§ **DIRECTIONS FOR THIS TASK**
Without the pictures, give the records again exactly as they appear.

Page images and extracted text
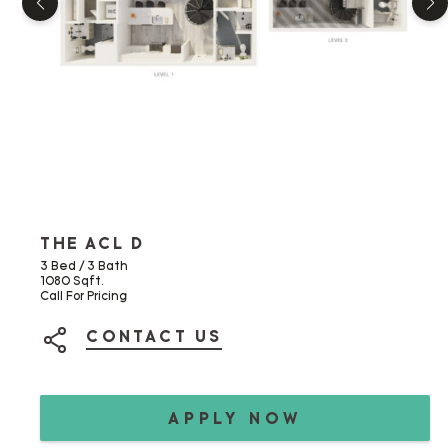
THE ACL D
3 Bed / 3 Bath
1080 Sqft.
Call For Pricing
CONTACT US
SHARE ON SOCIAL MEDIA
APPLY NOW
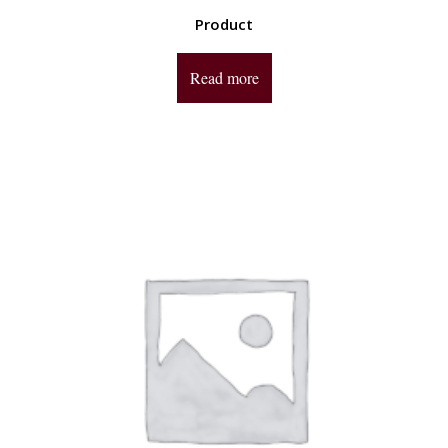
Product
Read more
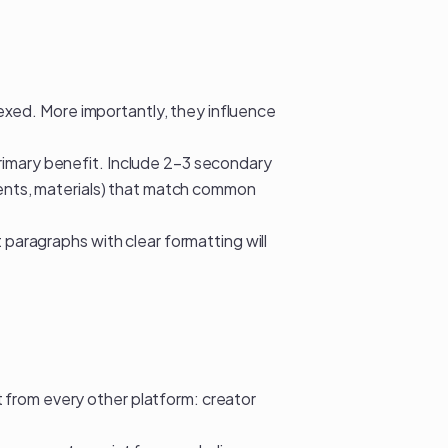
ndexed. More importantly, they influence
rimary benefit. Include 2–3 secondary
dients, materials) that match common
 paragraphs with clear formatting will
from every other platform: creator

§ **ANSWER FOR THIS EXERCISE**
THE ACL D
3 Bed / 3 Bath
1080 Sqft.
Call For Pricing
CONTACT US
SHARE ON SOCIAL MEDIA
APPLY NOW
Product
Read more
ndexed. More importantly, they influence
rimary benefit. Include 2–3 secondary
dients, materials) that match common
 paragraphs with clear formatting will
from every other platform: creator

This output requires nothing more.